# New Member



## Medium_Pimpin' (Jul 6, 2007)

I feel stupid posting this little rinky dink project with some of the stuff you guys have done on this forum. Truly amazing what a little DIY can do!

This is nothing too crazy, a little landscaping project I started last weekend and finished today.

Click Here for Pics


----------



## johnny331 (May 29, 2007)

hey a project is a project, good job.


----------



## Sammy (Mar 11, 2007)

Looks good!

Trust me... You should see the list of "small" projects I have in the garage!

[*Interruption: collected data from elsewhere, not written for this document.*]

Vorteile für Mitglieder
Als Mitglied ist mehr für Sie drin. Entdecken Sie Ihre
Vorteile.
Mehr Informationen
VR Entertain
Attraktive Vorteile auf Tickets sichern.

Getting one or two crossed off before three of four get added on the back end is a good day!


----------



## Bandana (Jun 26, 2007)

This is my favorite section. It is so helpful to see what others have done; big and small. I enjoyed looking at your pictures.


----------



## joeyboy (Apr 10, 2007)

I'm of the mindset that no project is too small for the project showcase, as I feel it encourages more diy work from other members/viewers. Hell, I would've posted a million of my current projects, but I don't want to be flooding the showcase board with 90% of the threads started by me about my projects (so, I'm biding my time til I'm done with the whole place, and then I'll just come in wth before/after shots. I could literally start a new showcase thread every third day. My life is renovating my house right now, it's my only job!)


And yes, that was a small project, but came out well and looks clean, good job:thumbup:


----------